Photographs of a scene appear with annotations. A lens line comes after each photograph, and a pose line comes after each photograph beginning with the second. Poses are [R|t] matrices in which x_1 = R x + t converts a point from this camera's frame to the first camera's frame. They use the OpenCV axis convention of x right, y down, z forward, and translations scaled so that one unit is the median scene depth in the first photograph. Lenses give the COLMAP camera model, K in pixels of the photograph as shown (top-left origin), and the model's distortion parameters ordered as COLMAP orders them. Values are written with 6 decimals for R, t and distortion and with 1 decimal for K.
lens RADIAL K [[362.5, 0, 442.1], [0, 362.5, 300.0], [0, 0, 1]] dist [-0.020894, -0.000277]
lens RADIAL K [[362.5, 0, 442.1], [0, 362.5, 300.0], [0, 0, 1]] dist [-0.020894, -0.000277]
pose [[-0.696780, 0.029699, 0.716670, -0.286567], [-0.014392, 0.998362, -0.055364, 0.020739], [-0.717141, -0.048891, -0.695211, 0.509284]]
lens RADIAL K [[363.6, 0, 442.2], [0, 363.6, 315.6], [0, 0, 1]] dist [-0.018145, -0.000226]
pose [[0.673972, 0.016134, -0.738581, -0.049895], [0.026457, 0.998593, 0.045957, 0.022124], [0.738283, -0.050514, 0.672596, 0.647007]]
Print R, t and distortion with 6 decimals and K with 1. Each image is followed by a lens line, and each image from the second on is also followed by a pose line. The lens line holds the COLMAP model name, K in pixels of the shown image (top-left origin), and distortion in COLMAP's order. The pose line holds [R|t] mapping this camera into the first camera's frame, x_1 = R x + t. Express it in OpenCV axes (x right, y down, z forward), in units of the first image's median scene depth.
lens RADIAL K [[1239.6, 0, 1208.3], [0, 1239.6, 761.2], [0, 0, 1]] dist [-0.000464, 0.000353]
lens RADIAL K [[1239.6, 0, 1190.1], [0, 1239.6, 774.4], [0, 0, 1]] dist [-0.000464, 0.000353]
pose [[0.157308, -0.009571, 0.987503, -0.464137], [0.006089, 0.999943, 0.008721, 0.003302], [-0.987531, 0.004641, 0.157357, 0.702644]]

|---|

Reproduce every line of the records above verbatim, keeping each character, number and line break unchanged.

Photographs of a scene appear with annotations. A lens line comes after each photograph, and a pose line comes after each photograph beginning with the second. Poses are [R|t] matrices in which x_1 = R x + t converts a point from this camera's frame to the first camera's frame. They use the OpenCV axis convention of x right, y down, z forward, and translations scaled so that one unit is the median scene depth in the first photograph. Lenses give the COLMAP camera model, K in pixels of the photograph as shown (top-left origin), and the model's distortion parameters ordered as COLMAP orders them. Values are written with 6 decimals for R, t and distortion and with 1 decimal for K.
lens RADIAL K [[362.5, 0, 442.1], [0, 362.5, 300.0], [0, 0, 1]] dist [-0.020894, -0.000277]
lens RADIAL K [[362.5, 0, 442.1], [0, 362.5, 300.0], [0, 0, 1]] dist [-0.020894, -0.000277]
pose [[-0.696780, 0.029699, 0.716670, -0.286567], [-0.014392, 0.998362, -0.055364, 0.020739], [-0.717141, -0.048891, -0.695211, 0.509284]]
lens RADIAL K [[363.6, 0, 442.2], [0, 363.6, 315.6], [0, 0, 1]] dist [-0.018145, -0.000226]
pose [[0.673972, 0.016134, -0.738581, -0.049895], [0.026457, 0.998593, 0.045957, 0.022124], [0.738283, -0.050514, 0.672596, 0.647007]]
Print R, t and distortion with 6 decimals and K with 1. Each image is followed by a lens line, and each image from the second on is also followed by a pose line. The lens line holds the COLMAP model name, K in pixels of the shown image (top-left origin), and distortion in COLMAP's order. The pose line holds [R|t] mapping this camera into the first camera's frame, x_1 = R x + t. Express it in OpenCV axes (x right, y down, z forward), in units of the first image's median scene depth.
lens RADIAL K [[1239.6, 0, 1208.3], [0, 1239.6, 761.2], [0, 0, 1]] dist [-0.000464, 0.000353]
lens RADIAL K [[1239.6, 0, 1190.1], [0, 1239.6, 774.4], [0, 0, 1]] dist [-0.000464, 0.000353]
pose [[0.157308, -0.009571, 0.987503, -0.464137], [0.006089, 0.999943, 0.008721, 0.003302], [-0.987531, 0.004641, 0.157357, 0.702644]]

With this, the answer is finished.